» DATA FOR THE TASK:
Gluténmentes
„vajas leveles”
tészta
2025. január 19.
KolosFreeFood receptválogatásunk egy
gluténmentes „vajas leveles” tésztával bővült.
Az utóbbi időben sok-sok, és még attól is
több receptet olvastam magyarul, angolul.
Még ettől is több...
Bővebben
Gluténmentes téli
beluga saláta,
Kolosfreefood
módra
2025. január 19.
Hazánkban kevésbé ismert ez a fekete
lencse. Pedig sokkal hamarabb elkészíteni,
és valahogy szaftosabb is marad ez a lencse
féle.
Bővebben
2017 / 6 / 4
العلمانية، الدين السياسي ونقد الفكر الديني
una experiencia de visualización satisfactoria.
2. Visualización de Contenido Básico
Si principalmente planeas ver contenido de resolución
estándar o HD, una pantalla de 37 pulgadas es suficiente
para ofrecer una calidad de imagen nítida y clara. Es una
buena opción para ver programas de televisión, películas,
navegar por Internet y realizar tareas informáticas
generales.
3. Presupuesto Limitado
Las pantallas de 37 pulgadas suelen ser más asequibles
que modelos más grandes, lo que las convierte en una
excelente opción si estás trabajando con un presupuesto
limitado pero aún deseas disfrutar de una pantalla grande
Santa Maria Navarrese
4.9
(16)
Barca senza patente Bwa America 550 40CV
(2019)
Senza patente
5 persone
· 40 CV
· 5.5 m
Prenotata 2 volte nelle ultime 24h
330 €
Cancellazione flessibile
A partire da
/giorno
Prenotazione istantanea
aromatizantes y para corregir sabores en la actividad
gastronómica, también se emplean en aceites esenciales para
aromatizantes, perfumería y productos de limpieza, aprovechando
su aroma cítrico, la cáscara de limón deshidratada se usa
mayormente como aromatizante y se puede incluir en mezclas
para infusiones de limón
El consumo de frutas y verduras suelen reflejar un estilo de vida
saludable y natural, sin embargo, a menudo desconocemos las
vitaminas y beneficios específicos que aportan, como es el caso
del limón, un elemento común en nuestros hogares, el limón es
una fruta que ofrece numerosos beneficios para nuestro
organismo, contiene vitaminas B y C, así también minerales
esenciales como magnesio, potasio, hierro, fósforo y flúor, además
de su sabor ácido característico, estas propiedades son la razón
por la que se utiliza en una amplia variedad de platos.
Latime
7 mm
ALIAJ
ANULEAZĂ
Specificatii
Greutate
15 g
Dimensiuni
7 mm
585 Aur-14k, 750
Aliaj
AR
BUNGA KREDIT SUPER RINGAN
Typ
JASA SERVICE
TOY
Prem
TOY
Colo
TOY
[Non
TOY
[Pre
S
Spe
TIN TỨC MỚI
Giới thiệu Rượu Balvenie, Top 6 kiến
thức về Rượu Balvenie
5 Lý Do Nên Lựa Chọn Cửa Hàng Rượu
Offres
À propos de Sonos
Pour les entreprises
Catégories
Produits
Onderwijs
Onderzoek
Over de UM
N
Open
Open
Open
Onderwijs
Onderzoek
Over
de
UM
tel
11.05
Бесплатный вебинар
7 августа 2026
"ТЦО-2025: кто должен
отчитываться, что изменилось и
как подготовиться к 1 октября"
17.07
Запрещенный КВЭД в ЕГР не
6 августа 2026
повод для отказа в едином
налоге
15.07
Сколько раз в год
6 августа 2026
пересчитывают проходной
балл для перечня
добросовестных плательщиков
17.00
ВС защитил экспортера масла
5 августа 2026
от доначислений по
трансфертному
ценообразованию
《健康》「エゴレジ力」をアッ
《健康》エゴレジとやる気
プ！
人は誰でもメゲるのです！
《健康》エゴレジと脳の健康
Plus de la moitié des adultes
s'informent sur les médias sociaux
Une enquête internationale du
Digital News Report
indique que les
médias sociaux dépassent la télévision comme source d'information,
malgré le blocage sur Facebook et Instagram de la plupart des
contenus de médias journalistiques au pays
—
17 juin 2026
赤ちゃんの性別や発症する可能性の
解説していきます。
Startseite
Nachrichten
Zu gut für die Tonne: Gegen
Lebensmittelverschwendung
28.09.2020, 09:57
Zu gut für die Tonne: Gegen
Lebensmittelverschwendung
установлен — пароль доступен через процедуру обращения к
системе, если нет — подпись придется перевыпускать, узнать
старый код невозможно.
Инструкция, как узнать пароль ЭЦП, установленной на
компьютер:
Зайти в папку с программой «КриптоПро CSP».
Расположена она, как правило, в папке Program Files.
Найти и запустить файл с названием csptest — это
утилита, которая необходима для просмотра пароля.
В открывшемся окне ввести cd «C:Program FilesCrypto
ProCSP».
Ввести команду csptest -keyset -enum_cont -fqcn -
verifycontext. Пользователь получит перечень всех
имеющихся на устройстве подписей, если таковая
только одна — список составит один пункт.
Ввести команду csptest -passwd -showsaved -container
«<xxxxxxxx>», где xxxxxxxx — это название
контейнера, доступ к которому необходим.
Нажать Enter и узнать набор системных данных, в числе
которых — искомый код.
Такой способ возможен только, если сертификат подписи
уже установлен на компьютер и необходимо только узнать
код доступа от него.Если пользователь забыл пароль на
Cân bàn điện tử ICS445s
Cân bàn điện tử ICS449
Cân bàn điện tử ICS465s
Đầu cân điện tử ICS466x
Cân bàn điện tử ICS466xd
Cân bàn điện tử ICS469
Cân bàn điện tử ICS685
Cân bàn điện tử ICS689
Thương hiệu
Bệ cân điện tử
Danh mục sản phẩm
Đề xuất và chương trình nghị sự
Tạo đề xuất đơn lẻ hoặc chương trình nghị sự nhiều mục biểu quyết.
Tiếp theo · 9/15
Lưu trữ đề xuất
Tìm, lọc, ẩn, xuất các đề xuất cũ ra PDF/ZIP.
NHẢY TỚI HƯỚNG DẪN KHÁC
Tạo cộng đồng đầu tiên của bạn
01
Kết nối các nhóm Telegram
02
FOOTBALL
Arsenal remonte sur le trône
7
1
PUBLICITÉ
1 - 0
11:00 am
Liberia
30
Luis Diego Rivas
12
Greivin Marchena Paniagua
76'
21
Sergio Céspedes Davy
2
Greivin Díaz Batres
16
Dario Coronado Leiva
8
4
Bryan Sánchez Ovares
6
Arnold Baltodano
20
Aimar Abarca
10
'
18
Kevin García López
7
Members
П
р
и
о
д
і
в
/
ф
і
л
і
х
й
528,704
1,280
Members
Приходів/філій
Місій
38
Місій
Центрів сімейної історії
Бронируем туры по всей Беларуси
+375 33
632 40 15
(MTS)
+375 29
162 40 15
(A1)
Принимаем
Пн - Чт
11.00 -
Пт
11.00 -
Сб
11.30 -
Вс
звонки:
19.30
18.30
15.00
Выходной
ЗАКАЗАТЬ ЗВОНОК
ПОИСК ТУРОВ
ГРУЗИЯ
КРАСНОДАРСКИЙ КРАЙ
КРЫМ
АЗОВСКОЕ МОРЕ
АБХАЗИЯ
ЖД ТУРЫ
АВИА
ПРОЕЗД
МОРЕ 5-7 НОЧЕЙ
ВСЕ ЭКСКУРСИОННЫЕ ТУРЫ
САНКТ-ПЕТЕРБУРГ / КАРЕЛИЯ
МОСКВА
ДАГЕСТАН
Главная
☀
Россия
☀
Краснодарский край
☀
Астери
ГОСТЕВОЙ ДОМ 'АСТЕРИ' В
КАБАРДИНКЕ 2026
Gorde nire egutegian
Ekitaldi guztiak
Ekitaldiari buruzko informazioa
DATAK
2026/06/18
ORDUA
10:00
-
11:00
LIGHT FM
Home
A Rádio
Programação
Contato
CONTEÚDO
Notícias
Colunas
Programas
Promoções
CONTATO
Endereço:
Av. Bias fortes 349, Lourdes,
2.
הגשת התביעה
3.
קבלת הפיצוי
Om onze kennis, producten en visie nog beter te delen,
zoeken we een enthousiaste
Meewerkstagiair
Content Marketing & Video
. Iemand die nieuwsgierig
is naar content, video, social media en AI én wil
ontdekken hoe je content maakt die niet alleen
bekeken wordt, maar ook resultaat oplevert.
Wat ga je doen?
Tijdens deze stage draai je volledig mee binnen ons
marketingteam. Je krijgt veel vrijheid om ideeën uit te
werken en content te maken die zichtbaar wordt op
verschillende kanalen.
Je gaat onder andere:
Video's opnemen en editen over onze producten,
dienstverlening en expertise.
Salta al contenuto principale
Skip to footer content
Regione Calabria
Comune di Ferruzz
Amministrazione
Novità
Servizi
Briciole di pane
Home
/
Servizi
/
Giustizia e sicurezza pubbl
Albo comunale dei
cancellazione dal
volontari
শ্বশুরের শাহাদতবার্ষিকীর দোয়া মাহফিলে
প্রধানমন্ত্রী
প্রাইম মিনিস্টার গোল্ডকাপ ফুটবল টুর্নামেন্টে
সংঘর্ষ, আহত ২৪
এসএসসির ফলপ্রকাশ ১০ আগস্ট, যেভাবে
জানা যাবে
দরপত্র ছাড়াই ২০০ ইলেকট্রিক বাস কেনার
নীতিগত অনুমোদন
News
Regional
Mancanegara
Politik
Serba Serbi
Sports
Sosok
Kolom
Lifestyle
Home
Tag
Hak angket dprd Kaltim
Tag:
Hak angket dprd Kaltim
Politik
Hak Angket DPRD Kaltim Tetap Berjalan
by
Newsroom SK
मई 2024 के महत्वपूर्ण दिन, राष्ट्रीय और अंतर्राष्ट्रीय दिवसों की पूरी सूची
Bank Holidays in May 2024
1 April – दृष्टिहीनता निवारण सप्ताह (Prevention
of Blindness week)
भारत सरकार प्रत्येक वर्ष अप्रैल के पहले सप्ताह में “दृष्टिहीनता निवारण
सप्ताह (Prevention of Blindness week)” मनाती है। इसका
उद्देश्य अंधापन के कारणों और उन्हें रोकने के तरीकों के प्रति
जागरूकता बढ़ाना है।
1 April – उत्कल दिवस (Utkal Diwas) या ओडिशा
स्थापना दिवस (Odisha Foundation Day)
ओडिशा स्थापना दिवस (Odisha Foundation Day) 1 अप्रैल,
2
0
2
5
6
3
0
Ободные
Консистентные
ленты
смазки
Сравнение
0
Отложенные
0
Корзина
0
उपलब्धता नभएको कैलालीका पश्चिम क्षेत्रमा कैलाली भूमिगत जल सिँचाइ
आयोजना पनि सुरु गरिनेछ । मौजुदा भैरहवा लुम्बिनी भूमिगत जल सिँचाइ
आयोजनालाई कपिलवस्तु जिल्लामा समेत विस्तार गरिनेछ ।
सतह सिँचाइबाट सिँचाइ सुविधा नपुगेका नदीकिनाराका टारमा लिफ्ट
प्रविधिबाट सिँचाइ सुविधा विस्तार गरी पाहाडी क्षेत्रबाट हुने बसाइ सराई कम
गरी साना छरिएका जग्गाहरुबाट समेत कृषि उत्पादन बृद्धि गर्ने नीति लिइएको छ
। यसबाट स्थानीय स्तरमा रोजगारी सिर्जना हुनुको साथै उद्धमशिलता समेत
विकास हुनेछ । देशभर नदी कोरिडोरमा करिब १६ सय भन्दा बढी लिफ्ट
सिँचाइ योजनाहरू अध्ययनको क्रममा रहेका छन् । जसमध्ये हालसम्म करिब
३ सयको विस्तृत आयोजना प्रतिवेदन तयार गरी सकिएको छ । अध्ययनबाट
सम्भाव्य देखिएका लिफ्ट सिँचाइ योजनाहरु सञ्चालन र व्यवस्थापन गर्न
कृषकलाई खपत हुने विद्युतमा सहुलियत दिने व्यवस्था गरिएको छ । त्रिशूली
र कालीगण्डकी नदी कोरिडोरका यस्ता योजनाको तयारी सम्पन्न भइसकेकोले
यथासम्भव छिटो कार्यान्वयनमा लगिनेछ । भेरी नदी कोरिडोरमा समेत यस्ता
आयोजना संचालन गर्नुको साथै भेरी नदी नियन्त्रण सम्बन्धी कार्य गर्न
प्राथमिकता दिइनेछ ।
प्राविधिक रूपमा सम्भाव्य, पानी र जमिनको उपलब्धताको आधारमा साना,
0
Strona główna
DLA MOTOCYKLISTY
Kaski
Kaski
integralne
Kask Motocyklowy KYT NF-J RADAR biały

» EXERCISE AIM: Copy the lines word for word from the first line through the line containing "del limón, un", inclusive.

» OUTPUT FOR THIS TASK:
Gluténmentes
„vajas leveles”
tészta
2025. január 19.
KolosFreeFood receptválogatásunk egy
gluténmentes „vajas leveles” tésztával bővült.
Az utóbbi időben sok-sok, és még attól is
több receptet olvastam magyarul, angolul.
Még ettől is több...
Bővebben
Gluténmentes téli
beluga saláta,
Kolosfreefood
módra
2025. január 19.
Hazánkban kevésbé ismert ez a fekete
lencse. Pedig sokkal hamarabb elkészíteni,
és valahogy szaftosabb is marad ez a lencse
féle.
Bővebben
2017 / 6 / 4
العلمانية، الدين السياسي ونقد الفكر الديني
una experiencia de visualización satisfactoria.
2. Visualización de Contenido Básico
Si principalmente planeas ver contenido de resolución
estándar o HD, una pantalla de 37 pulgadas es suficiente
para ofrecer una calidad de imagen nítida y clara. Es una
buena opción para ver programas de televisión, películas,
navegar por Internet y realizar tareas informáticas
generales.
3. Presupuesto Limitado
Las pantallas de 37 pulgadas suelen ser más asequibles
que modelos más grandes, lo que las convierte en una
excelente opción si estás trabajando con un presupuesto
limitado pero aún deseas disfrutar de una pantalla grande
Santa Maria Navarrese
4.9
(16)
Barca senza patente Bwa America 550 40CV
(2019)
Senza patente
5 persone
· 40 CV
· 5.5 m
Prenotata 2 volte nelle ultime 24h
330 €
Cancellazione flessibile
A partire da
/giorno
Prenotazione istantanea
aromatizantes y para corregir sabores en la actividad
gastronómica, también se emplean en aceites esenciales para
aromatizantes, perfumería y productos de limpieza, aprovechando
su aroma cítrico, la cáscara de limón deshidratada se usa
mayormente como aromatizante y se puede incluir en mezclas
para infusiones de limón
El consumo de frutas y verduras suelen reflejar un estilo de vida
saludable y natural, sin embargo, a menudo desconocemos las
vitaminas y beneficios específicos que aportan, como es el caso
del limón, un elemento común en nuestros hogares, el limón es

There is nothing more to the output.